Nazis, aber leider immer mehr normal

Die AfD kommt bei der Wahl laut Hochrechnungen in Brandenburg auf 29 Prozent. Trotz des zweiten Platzes ist das ein erneuter Erfolg für die Partei

Aus Potsdam Gareth Joswig

Ein Raunen und dann ein verhaltener Jubel ging durch die AfD-Wahlparty, als die ersten Prognosen angezeigt wurden: Die SPD bei 32 Prozent und die AfD auf 29 Prozent. Erst als das schlechte Ergebnis der Grünen eingeblendet wurde, brach lauter Jubel aus. Spitzenkandidat Hans-Christoph Bernd erklärte die AfD kurzerhand trotzdem zum Sieger, sagte aber auch etwas zerknirscht: „Die nationale Front der BRD steht und wir sind fast gleich stark.“ Die AfD Brandenburg hatte sich durchaus mehr versprochen, das ist spürbar. Keine fünf Minuten später tanzten rechtsextreme Ak­ti­vis­t*in­nen der Jungen Alternative Brandenburg zu rassistischen KI-generierten Songs, in denen die massenhafte Abschiebung und Festung Europa gefordert wird.

Für die Partei ist der laut Hochrechnungen (Stand 19 Uhr) zweite Platz ein kleiner Dämpfer, da sie in den Umfragen seit Sommer 2023 geführt hatte. Unterm Strich bleibt es jedoch ein Erfolg der Rechtsextremen: Sie erzielte ein Zuwachs um fast sieben Prozentpunkte. 2019 war die AfD Brandenburg noch auf 23,5 Prozent gekommen.

Ob die AfD in Brandenburg wie in Thüringen (32,8 Prozent) eine Sperrminorität im Landtag erreichte, war bis Redaktionsschluss unklar. Mit einer Sperrminorität könnte sie wichtige demokratische Prozesse wie Verfassungsänderungen blockieren.
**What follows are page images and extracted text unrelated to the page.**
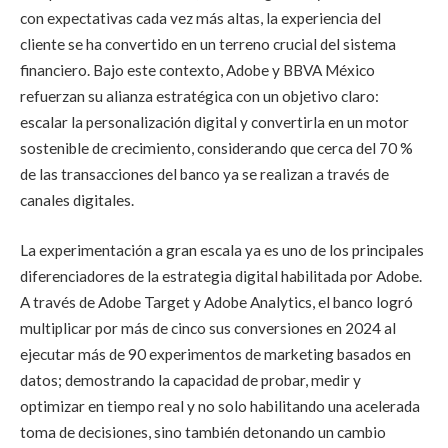
con expectativas cada vez más altas, la experiencia del
cliente se ha convertido en un terreno crucial del sistema
financiero. Bajo este contexto, Adobe y BBVA México
refuerzan su alianza estratégica con un objetivo claro:
escalar la personalización digital y convertirla en un motor
sostenible de crecimiento, considerando que cerca del 70 %
de las transacciones del banco ya se realizan a través de
canales digitales.
La experimentación a gran escala ya es uno de los principales
diferenciadores de la estrategia digital habilitada por Adobe.
A través de Adobe Target y Adobe Analytics, el banco logró
multiplicar por más de cinco sus conversiones en 2024 al
ejecutar más de 90 experimentos de marketing basados en
datos; demostrando la capacidad de probar, medir y
optimizar en tiempo real y no solo habilitando una acelerada
toma de decisiones, sino también detonando un cambio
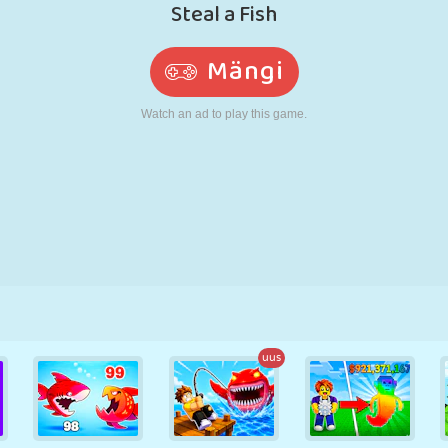
N
RETRO
ROBOT
JOOKSMINE
KOOL
LASKMINE
TENNIS
TRIPS-TRAPS-
PUUTEEKRAAN
TORN
VEOAUTO
TRULL
uus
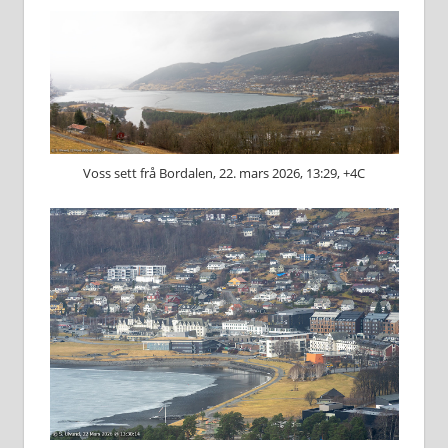
Voss sett frå Bordalen, 22. mars 2026, 13:29, +4C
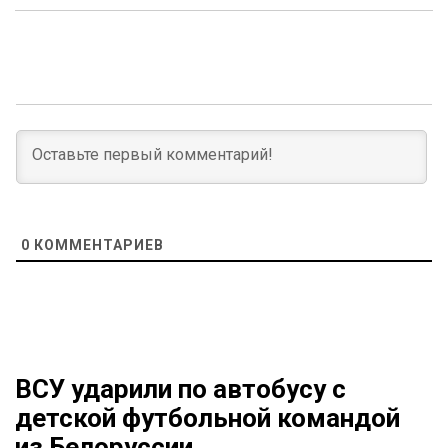
0
КОММЕНТАРИЕВ
ВСУ ударили по автобусу с
детской футбольной командой
из Белоруссии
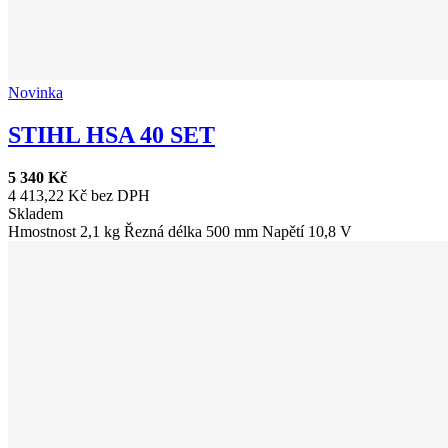
Novinka
STIHL HSA 40 SET
5 340 Kč
4 413,22 Kč bez DPH
Skladem
Hmostnost 2,1 kg Řezná délka 500 mm Napětí 10,8 V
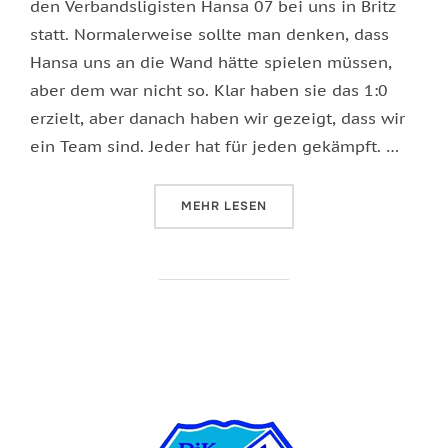
den Verbandsligisten Hansa 07 bei uns in Britz
statt. Normalerweise sollte man denken, dass
Hansa uns an die Wand hätte spielen müssen,
aber dem war nicht so. Klar haben sie das 1:0
erzielt, aber danach haben wir gezeigt, dass wir
ein Team sind. Jeder hat für jeden gekämpft. …
ÜBER „ENDLICH WIEDER EIN TEAM
MEHR
LESEN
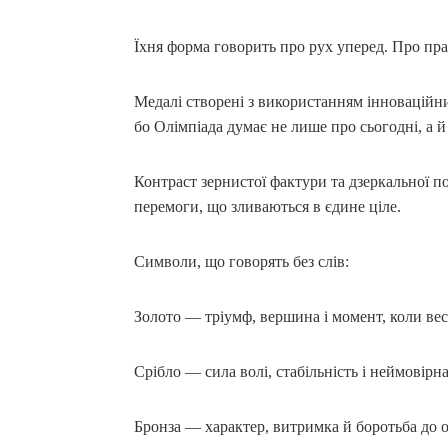
Їхня форма говорить про рух уперед. Про пр
Медалі створені з використанням інноваційни
бо Олімпіада думає не лише про сьогодні, а й
Контраст зернистої фактури та дзеркальної п
перемоги, що зливаються в єдине ціле.
Символи, що говорять без слів:
Золото — тріумф, вершина і момент, коли вес
Срібло — сила волі, стабільність і неймовірн
Бронза — характер, витримка й боротьба до 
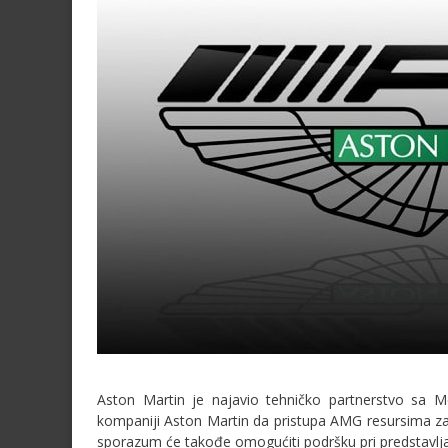
Aston Martin je najavio tehničko partnerstvo sa M
kompaniji Aston Martin da pristupa AMG resursima za 
sporazum će takođe omogućiti podršku pri predstavlj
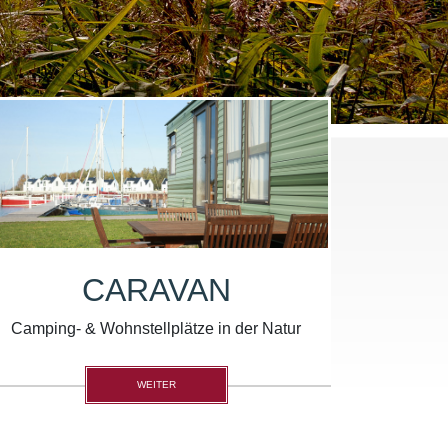
CARAVAN
Camping- & Wohnstellplätze in der Natur
WEITER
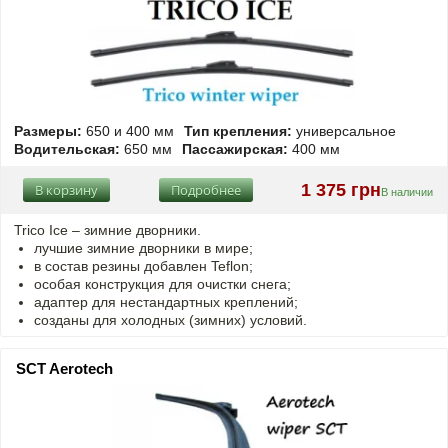
Размеры:
650 и 400 мм
Тип крепления:
универсальное
Водительская:
650 мм
Пассажирская:
400 мм
1 375 грн
В корзину
Подробнее
В наличии
Trico Ice – зимние дворники.
лучшие зимние дворники в мире;
в состав резины добавлен Teflon;
особая конструкция для очистки снега;
адаптер для нестандартных креплений;
созданы для холодных (зимних) условий.
SCT Aerotech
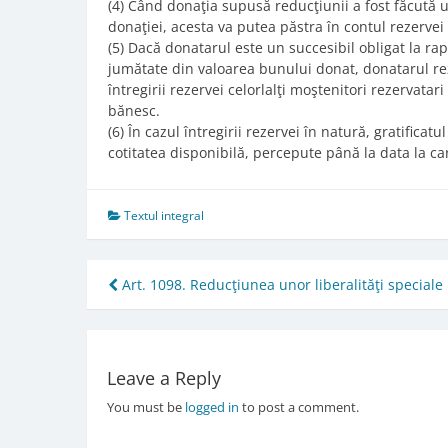
(4) Când donaţia supusă reducţiunii a fost făcută u
donaţiei, acesta va putea păstra în contul rezervei
(5) Dacă donatarul este un succesibil obligat la ra
jumătate din valoarea bunului donat, donatarul re
întregirii rezervei celorlalţi moştenitori rezervatar
bănesc.
(6) În cazul întregirii rezervei în natură, gratifica
cotitatea disponibilă, percepute până la data la ca
Textul integral
Post
Art. 1098. Reducţiunea unor liberalităţi speciale
navigation
Leave a Reply
You must be
logged in
to post a comment.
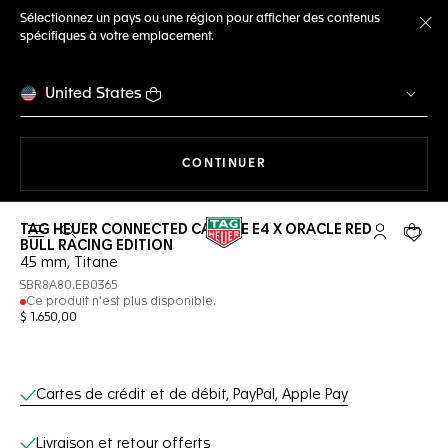
Sélectionnez un pays ou une région pour afficher des contenus
spécifiques à votre emplacement.
Fe
United States
LA NAVIGATION SUR LE S
CONTINUER
TAG HEUER CONNECTED CALIBRE E4 X ORACLE RED
Ouvrir la barre de recherche
Compte My
Votre 
BULL RACING EDITION
45 mm, Titane
SBR8A80.EB0365
Ce produit n'est plus disponible.
$ 1.650,00
Services en ligne
Cartes de crédit et de débit, PayPal, Apple Pay
Livraison et retour offerts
In Sachsen kam sie am 1. September auf 30,1 Prozent und verpasste die Sperrminorität nur um einen Abgeordneten.

Die drei Landtagswahlen im September markieren damit den erfolgreichsten Monat in der Parteigeschichte und werden voraussichtlich als tiefer Einschnitt der bundesrepublikanischen Demokratie in die Geschichte eingehen. Für die Rechtsextremen ist es ein weiterer Schritt zur Normalisierung.

Koalieren will mit der AfD keine andere Partei, allerdings ist die AfD längst auch ohne Regierungsbeteiligung ein Machtfaktor: Sie beeinflusst die gesellschaftliche Stimmung, was sich in den Zahlen der extrem rechten Straftaten zeigt, und treibt die etablierten Parteien, die viele ihrer harten Migrationsforderungen übernommen haben.

Aufgrund des gesellschaftlichen Rechtsrucks konnte die AfD ihr Wählerpotenzial nahezu ausschöpfen und sogar erweitern. Besonders bei jungen Wählern gewann die extrem rechte Partei überdurchschnittlich stark hinzu – wie auch in Sachsen und Thüringen. Die Stammwähler der Partei wählen die Rechtsextremen nicht aus Protest, sondern wegen ihres rechtsradikalen Programms und ihrer rassistischen Hetze. Die AfD dürfte auch von ihrer Inszenierung als vermeintliche „Friedenspartei“ profitiert haben, wobei ihre prorussische Agenda im Ukrainekrieg und ihr Antiamerikanismus immer wieder in Desinformationen für den Kreml münden.

Im Wahlkampf verschmolz die AfD Brandenburg regelrecht mit ihrem neonazistischen Vorfeld. Die Partei des extrem rechten Spitzenkandidaten Hans-Christoph Berndt forderte ein Betretungsverbot für Asylbewerber bei öffentlichen Veranstaltungen, eine privatwirtschaftliche Abschiebeindustrie, die Zerschlagung zivilgesellschaftlicher Initiativen und die Bekämpfung des Parteienstaats.

Die jüngsten Wahlerfolge dürften den Radikalkurs der Bundes-AfD stärken. Vorbereitet auf die Regierungsübernahme hat sich die AfD nicht. Ihr Ziel ist es, weiter demokratische Prozesse zu blockieren, die etablierten Parteien vorzuführen und Diskurse zu bestimmen – um so langfristig die Brandmauer einzureißen und den Staat autoritär umzubauen. Als Fernziel gilt in der Partei dafür das Superwahljahr 2029, wenn auch erneut in Brandenburg gewählt wird.